[Stored data entries]
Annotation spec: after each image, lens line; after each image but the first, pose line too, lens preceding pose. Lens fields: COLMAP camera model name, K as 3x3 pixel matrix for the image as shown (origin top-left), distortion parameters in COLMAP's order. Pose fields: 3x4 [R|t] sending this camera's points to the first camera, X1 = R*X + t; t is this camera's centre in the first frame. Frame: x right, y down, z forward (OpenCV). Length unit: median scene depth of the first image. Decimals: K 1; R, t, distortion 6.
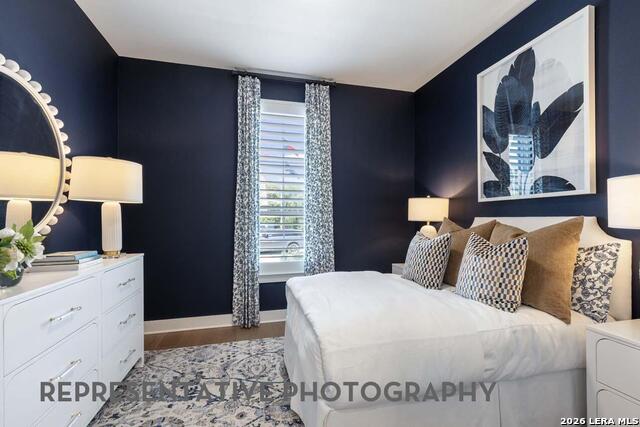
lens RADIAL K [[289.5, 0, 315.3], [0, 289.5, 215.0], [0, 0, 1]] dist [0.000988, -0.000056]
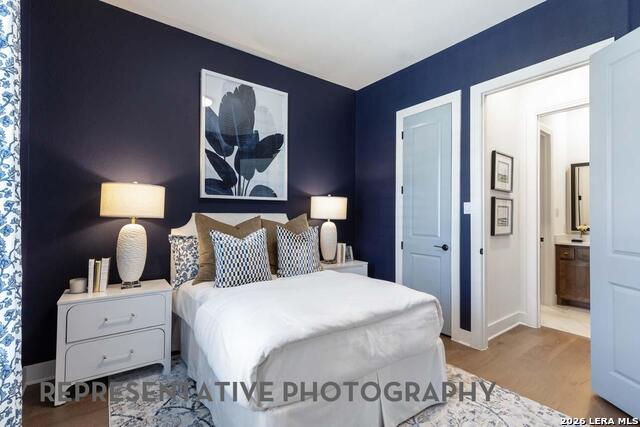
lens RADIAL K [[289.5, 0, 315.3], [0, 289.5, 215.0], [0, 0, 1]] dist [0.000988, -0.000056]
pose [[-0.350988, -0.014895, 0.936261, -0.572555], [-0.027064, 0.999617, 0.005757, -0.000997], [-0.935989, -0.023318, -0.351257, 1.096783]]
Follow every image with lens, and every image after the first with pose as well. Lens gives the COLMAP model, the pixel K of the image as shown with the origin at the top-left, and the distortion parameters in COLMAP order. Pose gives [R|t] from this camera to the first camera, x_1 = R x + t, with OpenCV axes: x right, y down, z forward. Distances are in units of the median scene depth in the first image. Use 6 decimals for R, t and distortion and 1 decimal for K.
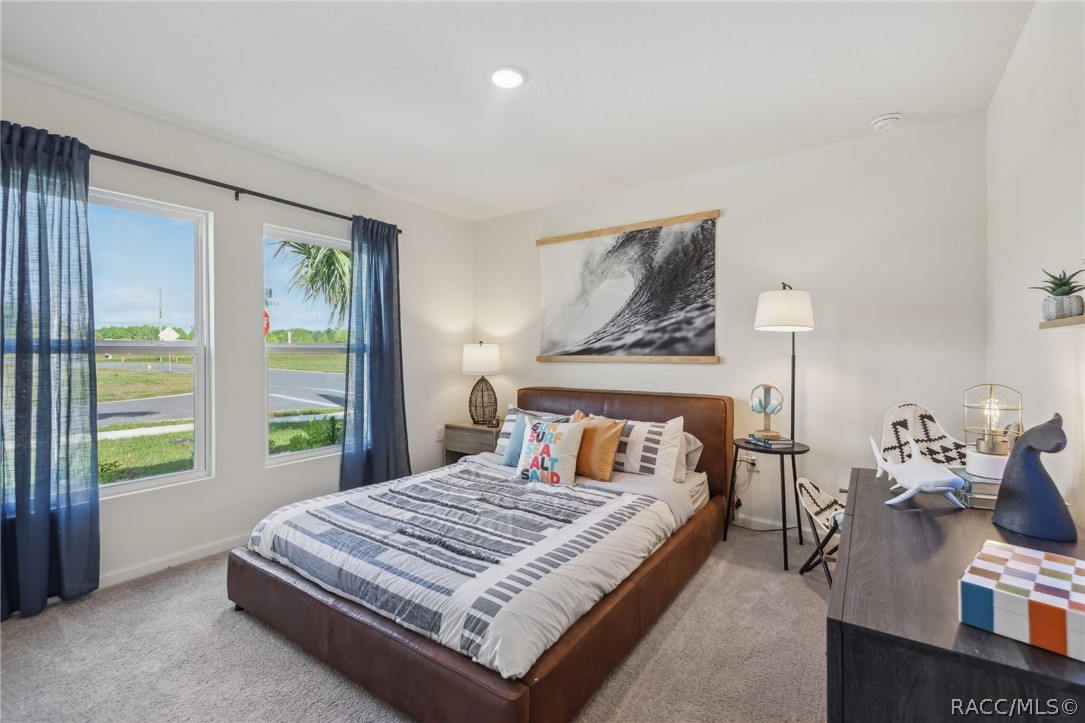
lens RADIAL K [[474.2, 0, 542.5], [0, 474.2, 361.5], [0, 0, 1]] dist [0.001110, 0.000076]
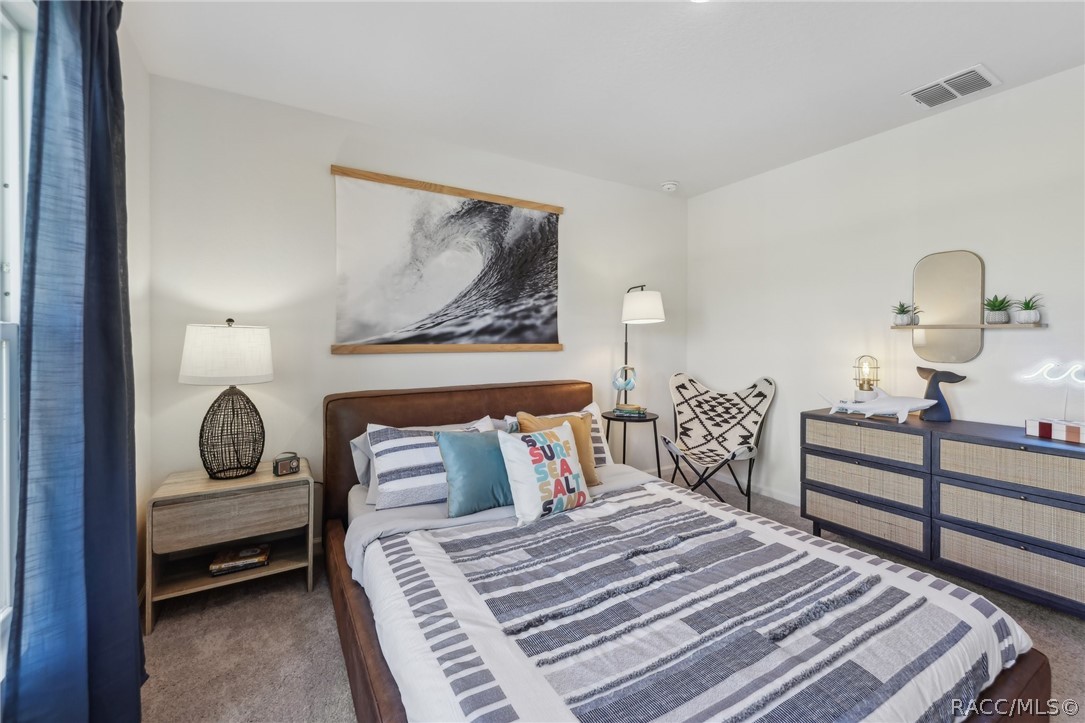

▶ **WHAT IS EXPECTED**: The data above must be reproduced exactly, without any of its pictures.

▶ **SOLVED EXERCISE**:
Annotation spec: after each image, lens line; after each image but the first, pose line too, lens preceding pose. Lens fields: COLMAP camera model name, K as 3x3 pixel matrix for the image as shown (origin top-left), distortion parameters in COLMAP's order. Pose fields: 3x4 [R|t] sending this camera's points to the first camera, X1 = R*X + t; t is this camera's centre in the first frame. Frame: x right, y down, z forward (OpenCV). Length unit: median scene depth of the first image. Decimals: K 1; R, t, distortion 6.
lens RADIAL K [[289.5, 0, 315.3], [0, 289.5, 215.0], [0, 0, 1]] dist [0.000988, -0.000056]
lens RADIAL K [[289.5, 0, 315.3], [0, 289.5, 215.0], [0, 0, 1]] dist [0.000988, -0.000056]
pose [[-0.350988, -0.014895, 0.936261, -0.572555], [-0.027064, 0.999617, 0.005757, -0.000997], [-0.935989, -0.023318, -0.351257, 1.096783]]
Follow every image with lens, and every image after the first with pose as well. Lens gives the COLMAP model, the pixel K of the image as shown with the origin at the top-left, and the distortion parameters in COLMAP order. Pose gives [R|t] from this camera to the first camera, x_1 = R x + t, with OpenCV axes: x right, y down, z forward. Distances are in units of the median scene depth in the first image. Use 6 decimals for R, t and distortion and 1 decimal for K.
lens RADIAL K [[474.2, 0, 542.5], [0, 474.2, 361.5], [0, 0, 1]] dist [0.001110, 0.000076]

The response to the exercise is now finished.